= Respiratory gas humidification =

Method of conditioning respiratory gas

Respiratory gas humidification is a method of artificially conditioning respiratory gas for the patient during therapy, and involves humidification, warming, and occasionally filtration of the gas being delivered. If these three measures are not performed to compensate for the natural conditioning of air by the respiratory system, lung infections and lung tissue damage may occur. This is particularly problematic in high gas-flow therapies such as mechanical ventilation, in patient populations with highly sensitive respiratory tracts (i.e. asthmatics), or among those requiring ventilation for longer periods of time. The two methods currently available for this purpose are active or passive respiratory gas humidification.

==Active respiratory gas humidifiers==
An active respiratory gas humidifier ensures that patients on mechanical ventilation are supplied with optimally conditioned respiratory gas. In active humidifying processes, moisture and heat is input to respiratory gas by an electrically powered humidifier. Performance data and safety-related requirements for active respiratory gas humidifiers are specified by the standard ISO 8185. According to that standard, the minimum water content of inspired respiratory gas is ca. 33 mg/dm³ and the maximum respiratory gas temperature is ca. 42 °C.

The aggregation of water in the gas produced by an active respiratory gas humidifier may be a suspension, or aerosol, which is produced by a nebulizer; or particulate water, output from an evaporator or bubble humidifier.

===Nebulizers===
Nebulizers generate aerosols consisting of droplets of various sizes that are admixed to the inspired respiratory gas. Types of nebulizers currently on the market include
1. Small volume nebulizers, which are used to administer medications such as salbuterol or albuterol.
2. Large volume nebulizers, which are similar to bubble humidifiers except for the addition of an air entrainment port, and
3. Ultrasonic nebulizers, which may carry a risk of overwatering the patient.

The high density mist produced by nebulizers is useful in decreasing the viscosity of respiratory secretions in those suffering from conditions such as cystic fibrosis, croup, epiglottitis, and bronchiectasis.

===Evaporators===
Evaporators enrich the inspired respiratory gas with water vapor. In a throughflow evaporator, the inspiration flow is led through a warmed up water bath, in case of a surface evaporator however the inspiration flow is guided along the surface of the water level. Consequently, a surface evaporator transports only water vapor and no water droplets into the patient. Therefore, the risk of passing on germs by surface evaporators is minimal.

===Bubble humidifiers===
In a bubble humidifier, or bubble bottle as they are affectionately known by respiratory therapists, the inspiration flow is guided through a capillary system. In this capillary system warmed up water is circulating. Although the humidifying capacity of a bubble respiratory gas humidifier is rather low, it may be improved by increasing the water temperature. A bubble bottle is mostly used in oxygen therapy with high flow rates via a mask, nasopharyngeal catheter, or nasal cannula in order to prevent drying of the mucous membranes in the nose and mouth.

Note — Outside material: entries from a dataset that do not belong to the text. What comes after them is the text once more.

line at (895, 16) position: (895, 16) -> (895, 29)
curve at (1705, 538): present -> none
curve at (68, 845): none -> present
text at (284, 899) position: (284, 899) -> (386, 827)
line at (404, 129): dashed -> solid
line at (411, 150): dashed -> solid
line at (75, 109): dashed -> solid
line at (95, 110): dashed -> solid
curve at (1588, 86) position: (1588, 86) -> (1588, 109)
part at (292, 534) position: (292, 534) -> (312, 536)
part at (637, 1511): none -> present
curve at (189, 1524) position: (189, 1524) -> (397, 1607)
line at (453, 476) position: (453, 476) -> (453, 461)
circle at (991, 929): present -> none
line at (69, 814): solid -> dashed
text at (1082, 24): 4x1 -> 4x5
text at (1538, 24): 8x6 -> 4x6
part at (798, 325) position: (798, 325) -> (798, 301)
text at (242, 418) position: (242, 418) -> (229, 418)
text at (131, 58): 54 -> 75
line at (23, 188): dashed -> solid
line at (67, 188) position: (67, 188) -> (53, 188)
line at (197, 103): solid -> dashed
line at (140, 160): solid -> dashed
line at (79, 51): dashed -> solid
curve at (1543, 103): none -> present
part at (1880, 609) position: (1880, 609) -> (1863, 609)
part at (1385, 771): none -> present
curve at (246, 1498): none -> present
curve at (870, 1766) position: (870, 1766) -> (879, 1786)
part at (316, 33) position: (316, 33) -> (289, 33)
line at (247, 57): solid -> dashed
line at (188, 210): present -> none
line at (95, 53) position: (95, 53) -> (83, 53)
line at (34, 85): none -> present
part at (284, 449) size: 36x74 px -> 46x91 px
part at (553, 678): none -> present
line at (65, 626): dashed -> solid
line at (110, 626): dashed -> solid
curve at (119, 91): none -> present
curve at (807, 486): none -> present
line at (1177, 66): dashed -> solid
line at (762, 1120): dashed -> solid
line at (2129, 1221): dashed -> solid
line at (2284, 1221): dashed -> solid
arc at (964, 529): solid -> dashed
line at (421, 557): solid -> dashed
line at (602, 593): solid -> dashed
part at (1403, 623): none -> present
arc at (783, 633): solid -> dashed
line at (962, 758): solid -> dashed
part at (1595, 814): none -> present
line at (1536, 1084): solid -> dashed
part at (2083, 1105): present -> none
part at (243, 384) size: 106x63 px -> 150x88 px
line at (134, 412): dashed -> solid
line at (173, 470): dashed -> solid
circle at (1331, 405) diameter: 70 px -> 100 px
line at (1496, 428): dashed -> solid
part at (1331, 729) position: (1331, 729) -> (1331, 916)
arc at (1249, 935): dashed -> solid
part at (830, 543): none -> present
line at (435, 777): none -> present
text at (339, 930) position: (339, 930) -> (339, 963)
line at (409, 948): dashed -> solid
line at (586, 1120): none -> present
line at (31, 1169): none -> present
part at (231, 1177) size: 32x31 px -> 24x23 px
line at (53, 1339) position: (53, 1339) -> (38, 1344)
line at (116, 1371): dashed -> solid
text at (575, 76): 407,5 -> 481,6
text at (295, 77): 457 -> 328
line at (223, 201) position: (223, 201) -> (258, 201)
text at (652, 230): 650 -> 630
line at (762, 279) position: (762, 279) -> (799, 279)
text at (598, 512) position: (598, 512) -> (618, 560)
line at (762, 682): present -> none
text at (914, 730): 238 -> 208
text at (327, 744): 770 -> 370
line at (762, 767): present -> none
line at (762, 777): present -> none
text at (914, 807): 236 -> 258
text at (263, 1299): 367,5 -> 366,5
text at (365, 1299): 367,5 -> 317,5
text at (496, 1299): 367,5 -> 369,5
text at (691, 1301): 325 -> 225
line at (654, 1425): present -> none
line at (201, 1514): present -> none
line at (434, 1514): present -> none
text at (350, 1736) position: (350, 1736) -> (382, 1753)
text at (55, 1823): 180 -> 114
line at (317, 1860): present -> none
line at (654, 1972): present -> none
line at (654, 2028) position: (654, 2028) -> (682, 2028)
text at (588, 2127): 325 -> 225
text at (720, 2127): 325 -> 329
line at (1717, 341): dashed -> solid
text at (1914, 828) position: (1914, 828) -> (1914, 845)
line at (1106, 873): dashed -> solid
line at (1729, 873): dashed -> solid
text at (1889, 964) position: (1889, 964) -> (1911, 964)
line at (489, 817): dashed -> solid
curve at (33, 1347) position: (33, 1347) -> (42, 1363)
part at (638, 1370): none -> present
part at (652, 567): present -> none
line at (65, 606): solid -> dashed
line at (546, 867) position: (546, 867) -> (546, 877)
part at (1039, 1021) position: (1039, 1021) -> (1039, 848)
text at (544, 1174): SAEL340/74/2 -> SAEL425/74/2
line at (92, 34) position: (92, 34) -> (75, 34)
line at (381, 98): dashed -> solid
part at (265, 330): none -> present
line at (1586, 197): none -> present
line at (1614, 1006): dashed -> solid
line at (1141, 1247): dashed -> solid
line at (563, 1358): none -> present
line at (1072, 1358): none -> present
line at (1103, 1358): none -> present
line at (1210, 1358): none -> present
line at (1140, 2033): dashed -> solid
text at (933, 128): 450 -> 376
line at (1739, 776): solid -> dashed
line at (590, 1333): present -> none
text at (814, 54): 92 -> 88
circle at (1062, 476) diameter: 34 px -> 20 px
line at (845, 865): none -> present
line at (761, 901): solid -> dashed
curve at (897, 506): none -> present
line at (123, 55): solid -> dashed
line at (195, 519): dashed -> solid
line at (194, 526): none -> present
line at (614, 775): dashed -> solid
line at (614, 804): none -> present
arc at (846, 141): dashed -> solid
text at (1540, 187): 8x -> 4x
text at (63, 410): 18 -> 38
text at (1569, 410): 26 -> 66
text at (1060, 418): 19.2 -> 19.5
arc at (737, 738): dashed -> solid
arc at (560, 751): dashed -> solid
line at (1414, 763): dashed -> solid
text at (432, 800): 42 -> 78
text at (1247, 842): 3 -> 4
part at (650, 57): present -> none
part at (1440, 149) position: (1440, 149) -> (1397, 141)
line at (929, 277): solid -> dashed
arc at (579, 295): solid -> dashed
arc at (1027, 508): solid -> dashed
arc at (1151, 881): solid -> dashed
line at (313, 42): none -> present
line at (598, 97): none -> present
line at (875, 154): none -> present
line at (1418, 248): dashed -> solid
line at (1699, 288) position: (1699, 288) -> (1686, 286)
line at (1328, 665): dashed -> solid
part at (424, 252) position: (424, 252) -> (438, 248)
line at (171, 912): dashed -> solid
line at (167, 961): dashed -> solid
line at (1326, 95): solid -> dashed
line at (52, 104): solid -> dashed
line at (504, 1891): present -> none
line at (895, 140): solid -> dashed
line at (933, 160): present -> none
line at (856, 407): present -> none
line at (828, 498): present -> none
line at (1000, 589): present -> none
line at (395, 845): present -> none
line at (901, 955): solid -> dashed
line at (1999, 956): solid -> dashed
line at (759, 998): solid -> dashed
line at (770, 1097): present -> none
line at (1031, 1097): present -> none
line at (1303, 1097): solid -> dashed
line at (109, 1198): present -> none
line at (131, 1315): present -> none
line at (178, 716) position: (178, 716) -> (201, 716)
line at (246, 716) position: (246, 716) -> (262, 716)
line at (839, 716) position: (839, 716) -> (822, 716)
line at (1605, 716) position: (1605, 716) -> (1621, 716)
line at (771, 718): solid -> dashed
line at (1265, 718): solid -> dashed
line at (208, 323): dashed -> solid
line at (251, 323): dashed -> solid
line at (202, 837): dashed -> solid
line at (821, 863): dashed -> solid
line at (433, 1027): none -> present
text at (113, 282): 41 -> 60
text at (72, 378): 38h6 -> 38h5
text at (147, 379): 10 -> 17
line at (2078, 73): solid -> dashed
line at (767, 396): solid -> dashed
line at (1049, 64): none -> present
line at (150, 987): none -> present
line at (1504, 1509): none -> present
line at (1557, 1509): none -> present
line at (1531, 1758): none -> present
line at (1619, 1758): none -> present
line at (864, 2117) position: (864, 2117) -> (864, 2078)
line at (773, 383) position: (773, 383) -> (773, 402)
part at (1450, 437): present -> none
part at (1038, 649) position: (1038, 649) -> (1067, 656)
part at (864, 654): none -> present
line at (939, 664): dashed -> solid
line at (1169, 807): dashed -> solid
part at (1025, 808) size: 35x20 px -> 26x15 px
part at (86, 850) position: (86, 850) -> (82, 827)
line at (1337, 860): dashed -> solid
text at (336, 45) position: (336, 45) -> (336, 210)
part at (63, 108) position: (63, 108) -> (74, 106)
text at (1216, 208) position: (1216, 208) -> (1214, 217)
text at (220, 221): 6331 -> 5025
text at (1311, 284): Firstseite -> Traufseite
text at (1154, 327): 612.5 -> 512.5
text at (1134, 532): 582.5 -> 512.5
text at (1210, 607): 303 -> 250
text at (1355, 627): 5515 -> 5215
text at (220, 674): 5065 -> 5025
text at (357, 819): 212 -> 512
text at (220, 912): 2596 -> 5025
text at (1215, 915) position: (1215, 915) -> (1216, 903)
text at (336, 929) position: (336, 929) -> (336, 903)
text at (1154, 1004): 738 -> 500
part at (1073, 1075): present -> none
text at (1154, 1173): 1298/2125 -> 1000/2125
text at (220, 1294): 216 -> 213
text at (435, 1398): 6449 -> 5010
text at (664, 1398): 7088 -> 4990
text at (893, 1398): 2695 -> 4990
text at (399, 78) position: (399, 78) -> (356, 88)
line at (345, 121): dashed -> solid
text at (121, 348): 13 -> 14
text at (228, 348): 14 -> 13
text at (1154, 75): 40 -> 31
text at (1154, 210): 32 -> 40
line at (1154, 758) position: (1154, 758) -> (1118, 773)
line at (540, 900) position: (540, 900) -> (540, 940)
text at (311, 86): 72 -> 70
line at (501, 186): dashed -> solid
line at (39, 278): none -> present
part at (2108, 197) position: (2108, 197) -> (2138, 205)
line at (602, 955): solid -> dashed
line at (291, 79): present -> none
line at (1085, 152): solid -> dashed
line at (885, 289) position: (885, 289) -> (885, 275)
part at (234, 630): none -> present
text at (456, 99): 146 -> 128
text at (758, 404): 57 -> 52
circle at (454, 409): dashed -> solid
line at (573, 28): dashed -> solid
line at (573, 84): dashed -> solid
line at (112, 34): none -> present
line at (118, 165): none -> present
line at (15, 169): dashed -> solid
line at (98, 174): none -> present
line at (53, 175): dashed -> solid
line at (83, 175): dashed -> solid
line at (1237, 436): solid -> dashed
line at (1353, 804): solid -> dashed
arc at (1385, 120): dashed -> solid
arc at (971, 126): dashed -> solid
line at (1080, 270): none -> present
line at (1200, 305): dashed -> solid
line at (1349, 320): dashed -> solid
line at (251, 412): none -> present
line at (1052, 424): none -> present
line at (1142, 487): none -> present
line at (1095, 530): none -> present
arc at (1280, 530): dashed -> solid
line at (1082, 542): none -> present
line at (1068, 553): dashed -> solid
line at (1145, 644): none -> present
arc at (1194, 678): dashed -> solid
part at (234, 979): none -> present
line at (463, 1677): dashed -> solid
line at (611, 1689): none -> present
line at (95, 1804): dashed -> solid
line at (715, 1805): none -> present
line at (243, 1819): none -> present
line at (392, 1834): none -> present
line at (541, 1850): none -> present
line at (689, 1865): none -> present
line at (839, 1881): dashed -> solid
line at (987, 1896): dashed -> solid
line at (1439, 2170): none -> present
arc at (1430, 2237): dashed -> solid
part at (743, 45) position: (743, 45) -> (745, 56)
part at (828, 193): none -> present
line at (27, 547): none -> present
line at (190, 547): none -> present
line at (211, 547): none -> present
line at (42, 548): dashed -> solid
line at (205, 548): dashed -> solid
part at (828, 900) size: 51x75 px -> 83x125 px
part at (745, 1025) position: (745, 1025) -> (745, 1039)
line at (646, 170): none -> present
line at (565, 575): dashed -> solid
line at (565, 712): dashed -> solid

==Passive respiratory gas humidifiers==
Passive respiratory gas humidifiers are independent from any external energy source or external water supply. They function as heat and moisture exchangers (HMEs) and are placed like an artificial nose between a tube and Y piece. Here they withdraw heat and moisture from expirations, which they resupply to the inspired gas during the following inspiration. As there are significant functional differences among the various HMEs on the market, respiratory therapists should test the efficacy of each individual model. The ideal HME has high reversible water retention capacity, small internal volume, and low flow resistance.

To enable the absorption of sufficient amounts of water and heat, the expiratory stream of respiratory gas must be fully filtered through the HME. Leakages in the system, such as may be caused by bronchial fistulae, will render this system less effective. Other negative effects of this technology include increased secretions (i.e. mucus) and nosebleeds, either or which may clog an HME. In such cases, the application of active respiratory gas humidifiers is recommended.